Отказ Клеймихеля в выдаче мне двойных прогонных денег ставил меня в невозможность исполнять его поручения, сопряженные с разъездами, влекущими за собой значительные издержки. К тому же я получил от заведовавшего имением жены моей, брата ее В. Н. Левашова, извещение, что, несмотря на смену бурмистра, нельзя ожидать получения безнедоимочно оброка с крестьян, по случаю их значительного разорения прежними управляющими, и предлагал купить все имение за такую сумму, что по вычете долга, лежащего на имении по залогу его в Московском опекунском совете, оставалось бы около 30 тыс. руб. {В IV главе «Моих воспоминаний» я подробно объяснил, что} оброк сбирался не по числу ревизских душ, которых в имении жены моей было 1067, а по особой раскладке, по которой в 1850 г. состояло оброчных душ до 900, обязанных платить в год 8100 pуб., a так как ежегодная плата в опекунский совет составляла около 5000 pуб., то и оставалось чистого дохода 3000 руб.
Конечно, оброк не сбирался вполне, но с другой стороны, получались небольшие доходы с продаваемого леса, с аренды мельниц и других угодий, так что, действительно, получалось ежегодно дохода до 3000 руб.
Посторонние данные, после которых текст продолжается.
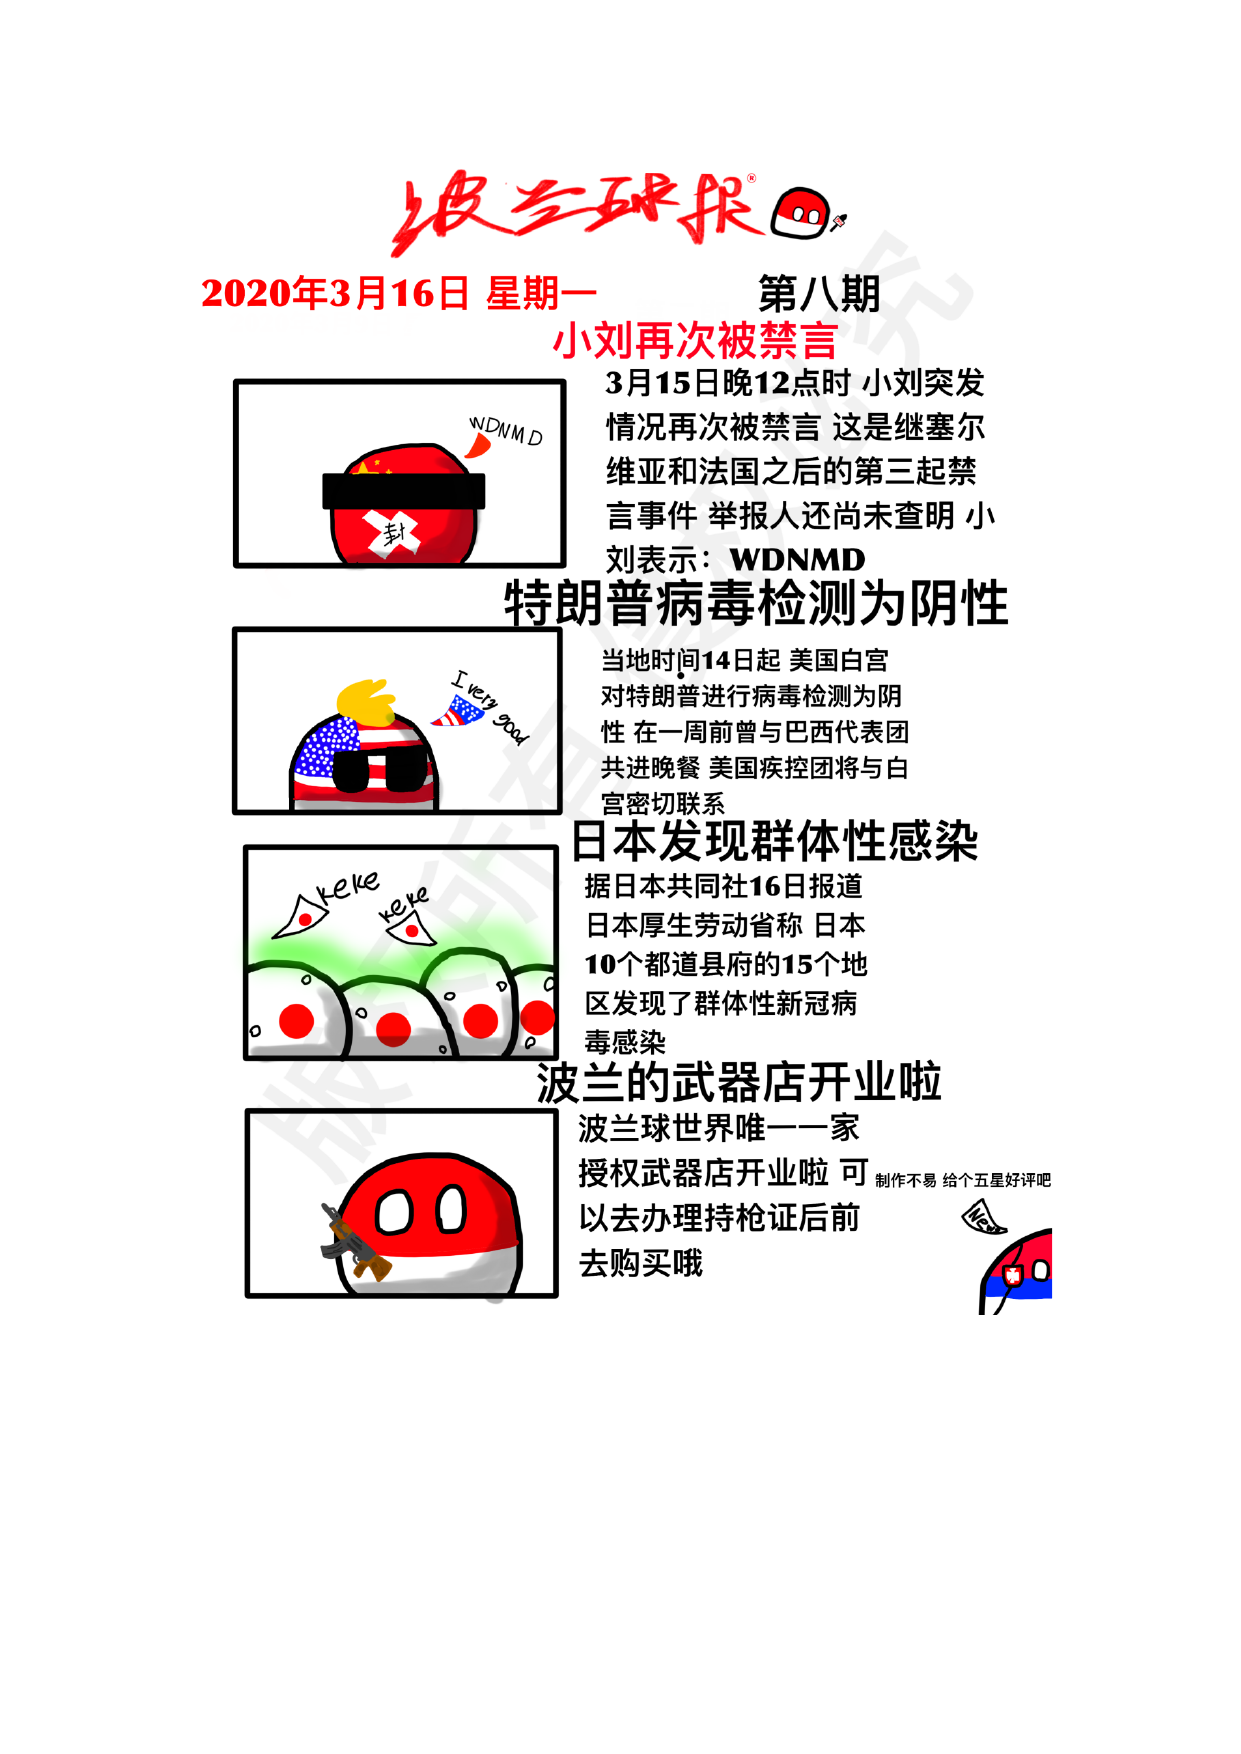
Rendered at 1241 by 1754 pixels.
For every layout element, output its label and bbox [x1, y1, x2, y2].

picture [187, 162, 1053, 1315]
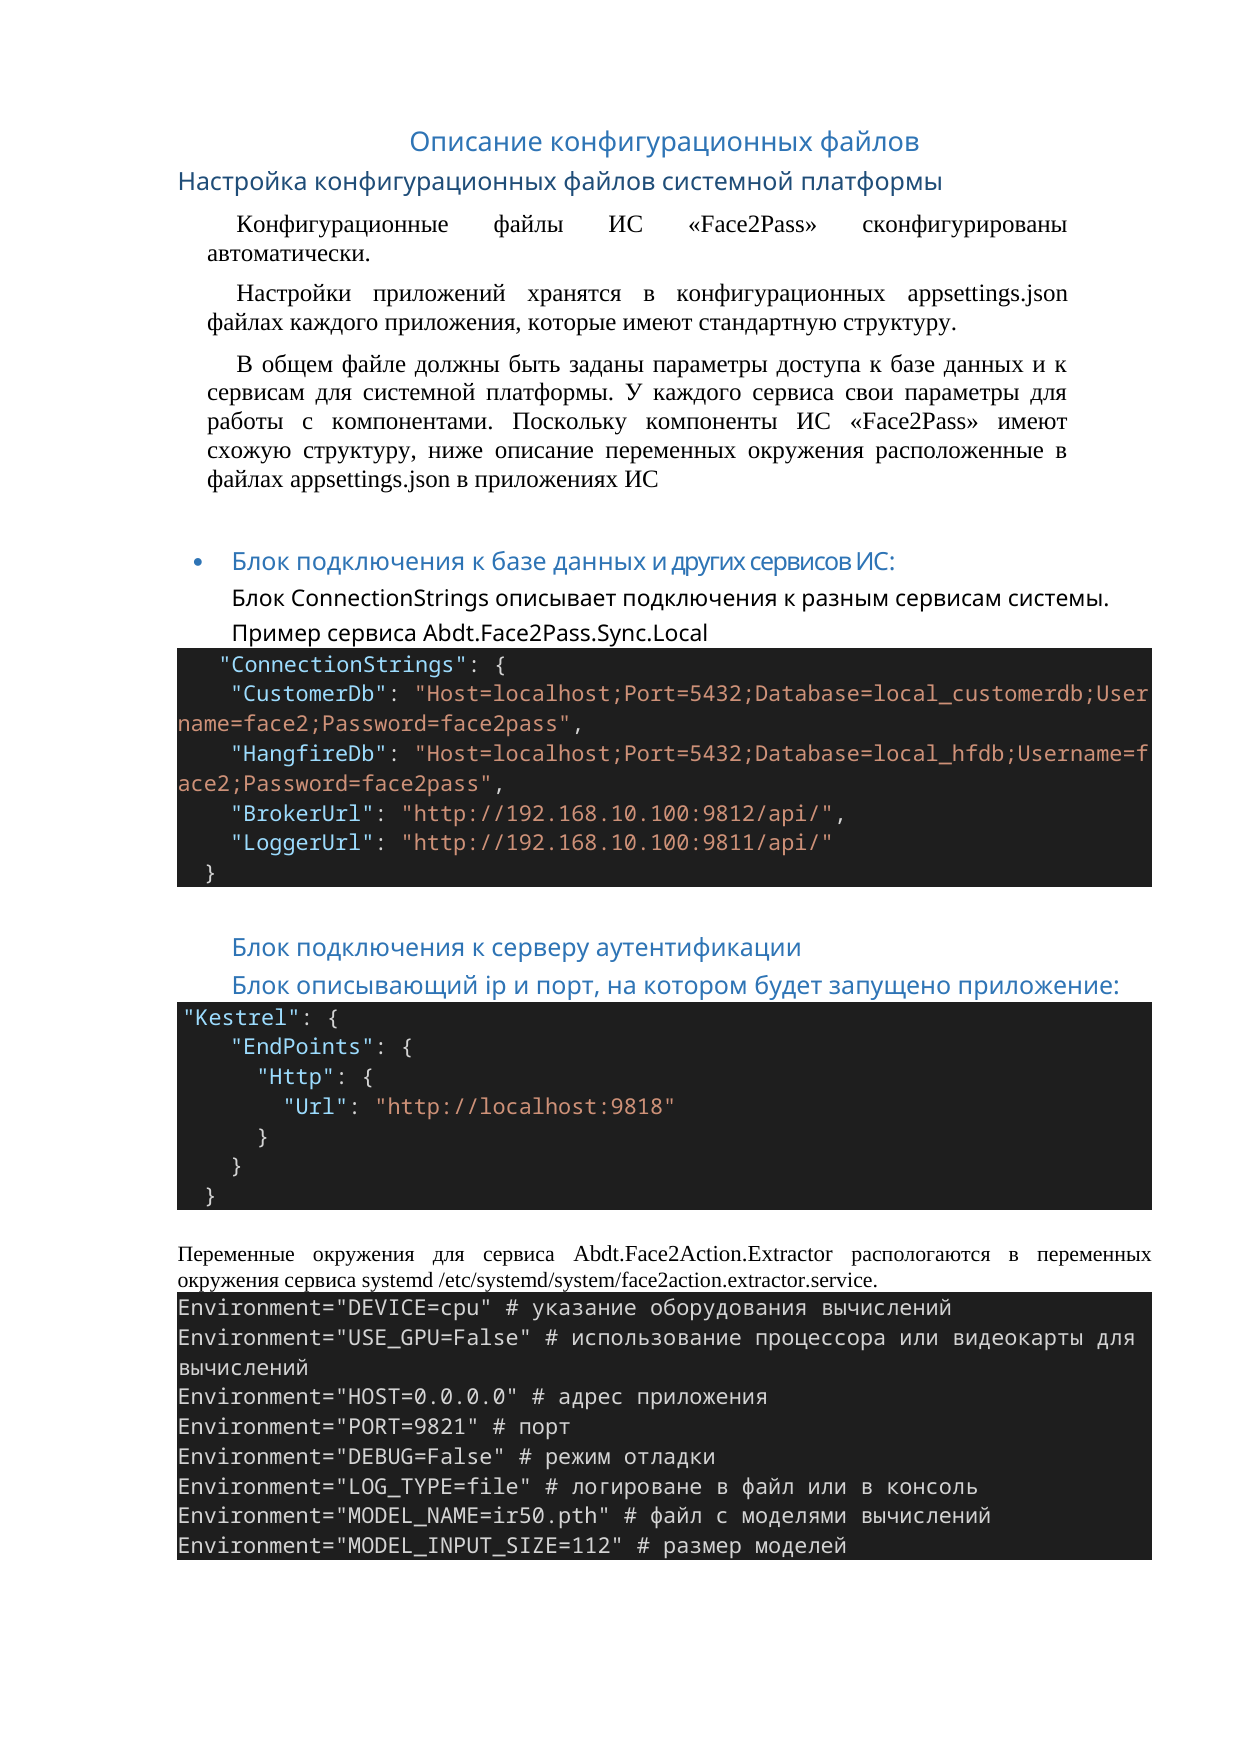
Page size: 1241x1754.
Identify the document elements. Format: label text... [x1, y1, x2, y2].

Сверх того, означенной ежегодной уплатой 5000 руб. уплачивалась часть капитального долга, и по прошествии некоторого числа лет уплаты, имение могло быть перезаложено, при чем получалась некоторая сумма на руки. При продаже же имения за 30 тыс. рублей, я мог получить верных процентов только 1500 руб. в год, а потому на продажу не согласился. Но получая содержания всего около 1000 руб. в год и <менее> 3000 руб. дохода с имения, я не мог долее жить в Петербурге, несмотря на то, что жена моя ничего на себя не тратила и вообще сделалась донельзя расчетливой, а жившая у нас Е. Е. Радзевская чрезвычайно экономничала в нашем хозяйстве. Читатель, конечно, заметил в моем рассказе, что моей целью было сделать служебную карьеру, но теперь уже я потерял на нее всякую надежду; для карьеры необходимо быстрое повышение в низших чинах, так как в высших чинах награды заметнее, и потому они даются преимущественно в сравнении со сверстниками. Между тем, я состоял в офицерских чинах уже 22-й год и, несмотря на мои похождения на Кавказе и в Венгрии и близость мою к Клейнмихелю, я еще не достиг полковничьего чина, которого многие достигали тогда в 10 лет и даже менее.
По этим причинам, а также и потому, что мне надоело быть свидетелем капризов Клейнмихеля, я решился 16 декабря 1850 г. послать к нему прошение на Высочайшее имя об увольнении меня от службы, рассчитывая по получении отставки заняться в деревне хозяйством и в особенности торговлею лесом, а в случае неуспешного хода моего хозяйства, поступить в гражданскую службу, в которой M. Н. Муравьев обещался по дружбе своей с министром внутренних дел Перовским определить меня на первую вице-губернаторскую вакансию. При открытии же вакансии председателя межевой канцелярии, Муравьев желал, чтобы я принял на себя эту должность.